• _Excerpted passage_:
We also generate income from the sale of our properties and our Joint Ventures’ properties (including existing buildings, buildings which we or our Joint Ventures have developed or re-developed on a merchant basis and land). The gain/loss on, and fees from, the sale of such properties are included in our income and can be a significant source of funds, in addition to revenues generated from rental income and tenant recoveries, for our operations. Currently a significant portion of our proceeds from sales our being used to repay outstanding debt. Market conditions permitting, however, a significant portion of our proceeds from such sales is used to fund the acquisition of existing, and the acquisition and development of new, industrial properties. The sale of properties is impacted, variously, by property specific, market specific, general economic and other conditions, many of which are beyond our control. The sale of properties also entails various risks, including competition from other sellers and the availability of attractive financing for potential buyers of our properties and our Joint Ventures’ properties. Further, our ability to sell properties is limited by safe harbor rules applying to REITs under the Code which relate to the number of properties that may be disposed of in a year, their tax bases and the cost of improvements made to the properties, along with other tests which enable a REIT to avoid punitive taxation on the sale of assets. If we and our Joint Ventures were unable to sell properties on favorable terms, our income growth would be limited and our financial condition, results of operations, cash flow and ability to pay dividends on, and the market price of, our common stock would be adversely affected.

• _Problem description_: For each statement about the passage on property sales, answer yes or no, and quote the words from the passage that decide it. (a) Safe harbor rules for REITs limit how many properties may be sold in a year. (b) Rental income is the only source of income mentioned. (c) All the conditions that affect property sales are within the company's control. Rely only on the passage on property sales, not on the data.

• _Recorded information_:
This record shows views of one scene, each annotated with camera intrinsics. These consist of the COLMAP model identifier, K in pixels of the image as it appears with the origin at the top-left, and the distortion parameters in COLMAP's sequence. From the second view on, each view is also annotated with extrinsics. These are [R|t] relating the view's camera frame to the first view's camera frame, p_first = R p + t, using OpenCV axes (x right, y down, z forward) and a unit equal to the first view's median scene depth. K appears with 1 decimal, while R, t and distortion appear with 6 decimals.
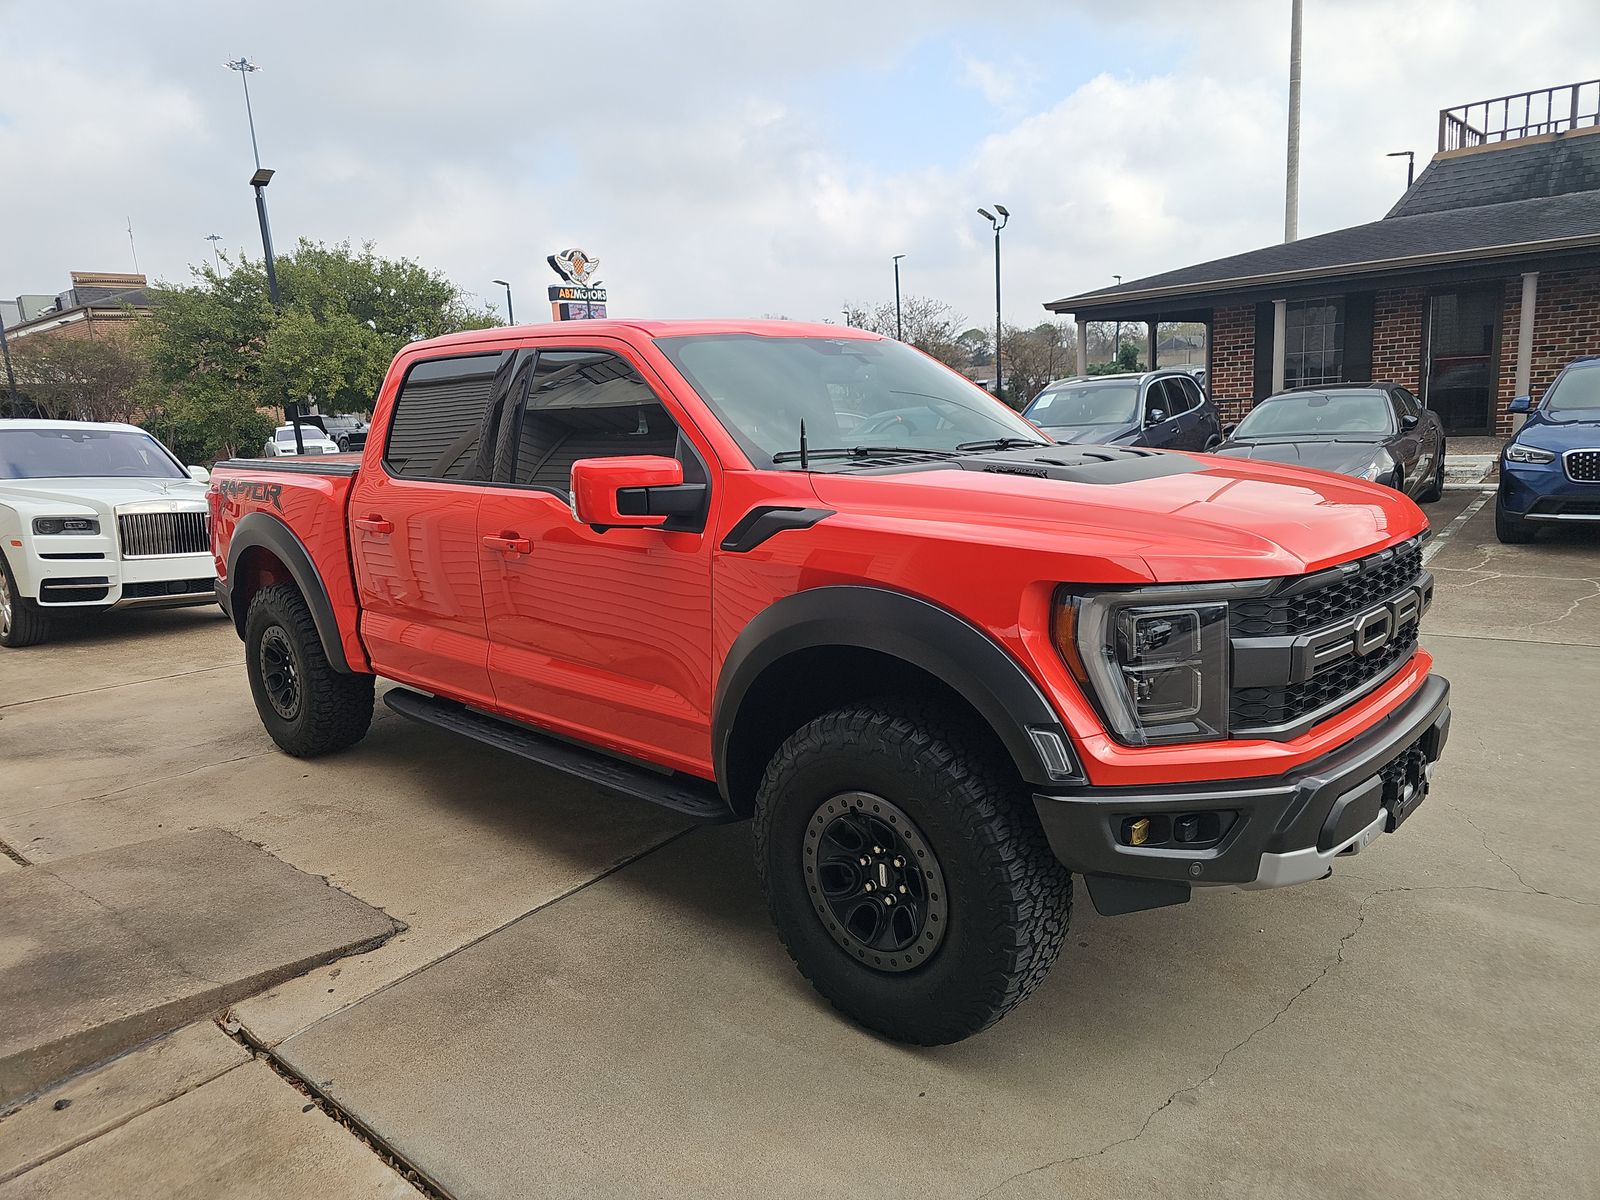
lens RADIAL K [[1086.1, 0, 808.1], [0, 1086.1, 603.9], [0, 0, 1]] dist [0.015259, -0.001129]
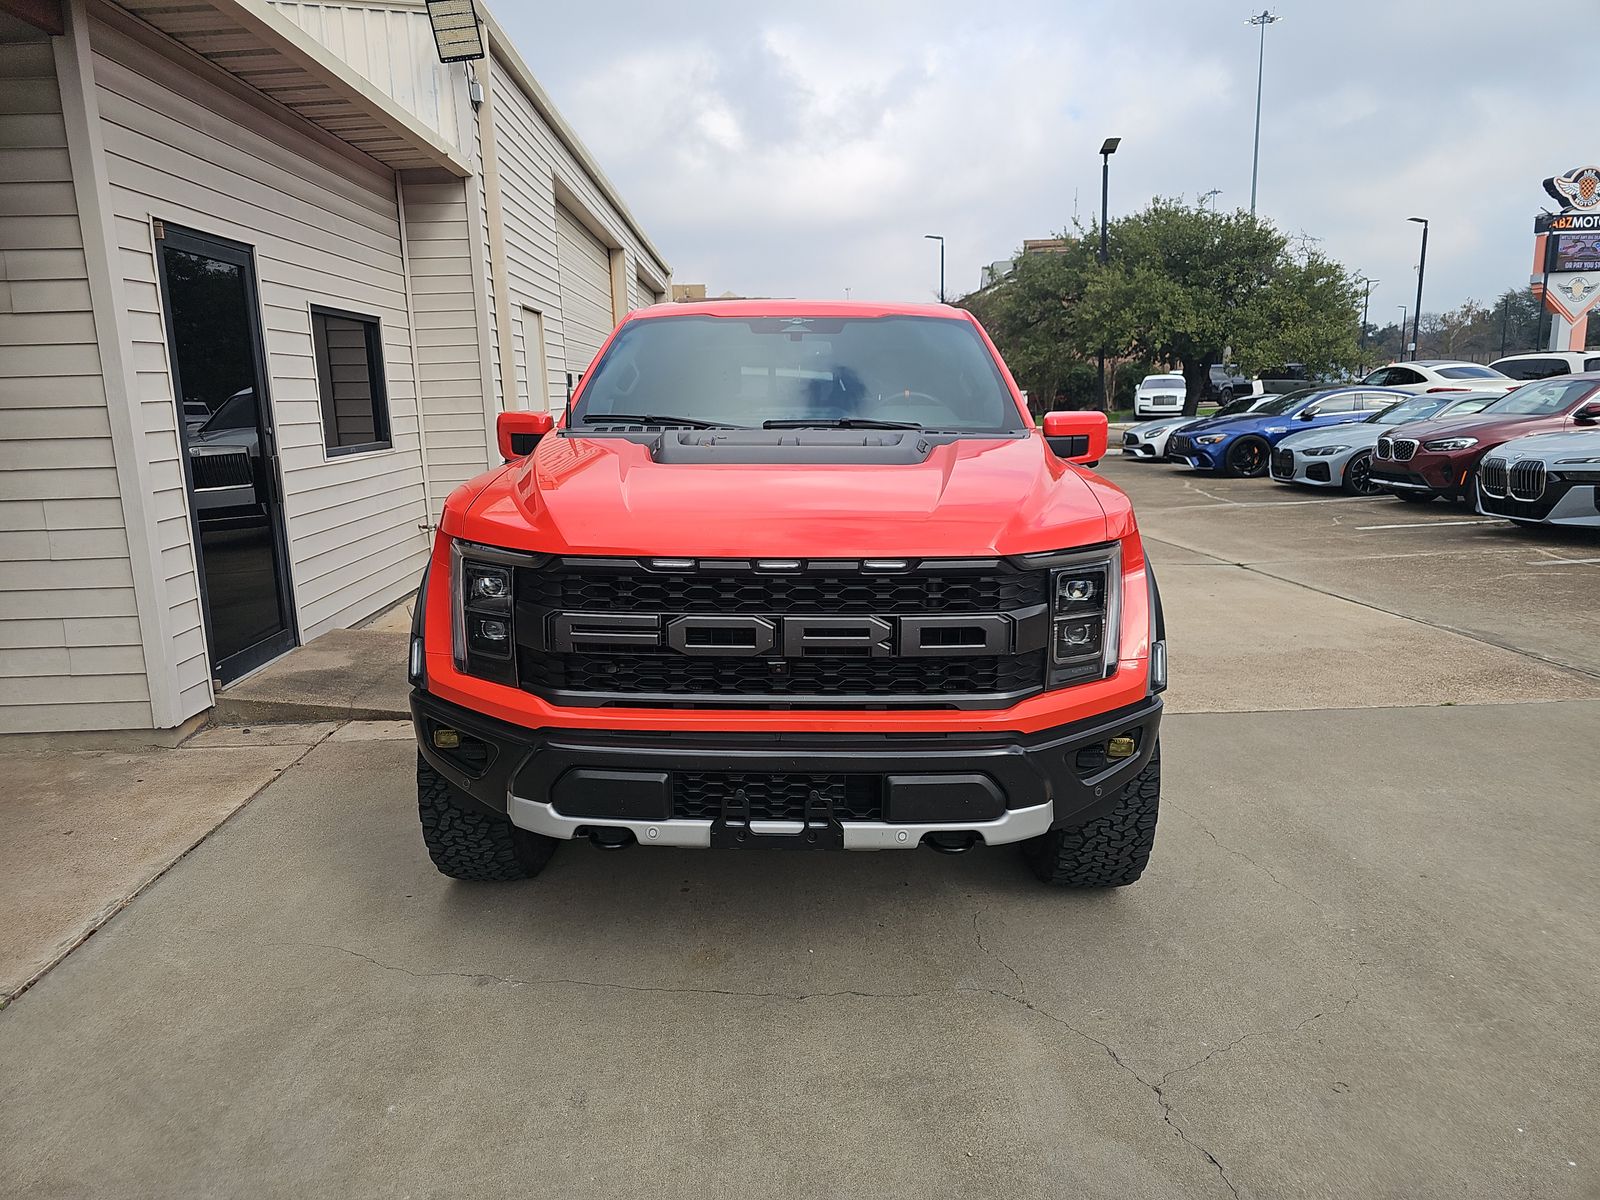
lens RADIAL K [[1086.1, 0, 808.1], [0, 1086.1, 603.9], [0, 0, 1]] dist [0.015259, -0.001129]
pose [[0.652018, 0.187184, -0.734734, 0.178171], [-0.152991, 0.981594, 0.114308, -0.017776], [0.742608, 0.037877, 0.668655, 0.059345]]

• _Your response_:
(a) Yes: "our ability to sell properties is limited by safe harbor rules applying to REITs under the Code which relate to the number of properties that may be disposed of in a year"
(b) No: "We also generate income from the sale of our properties and our Joint Ventures’ properties"
(c) No: "many of which are beyond our control"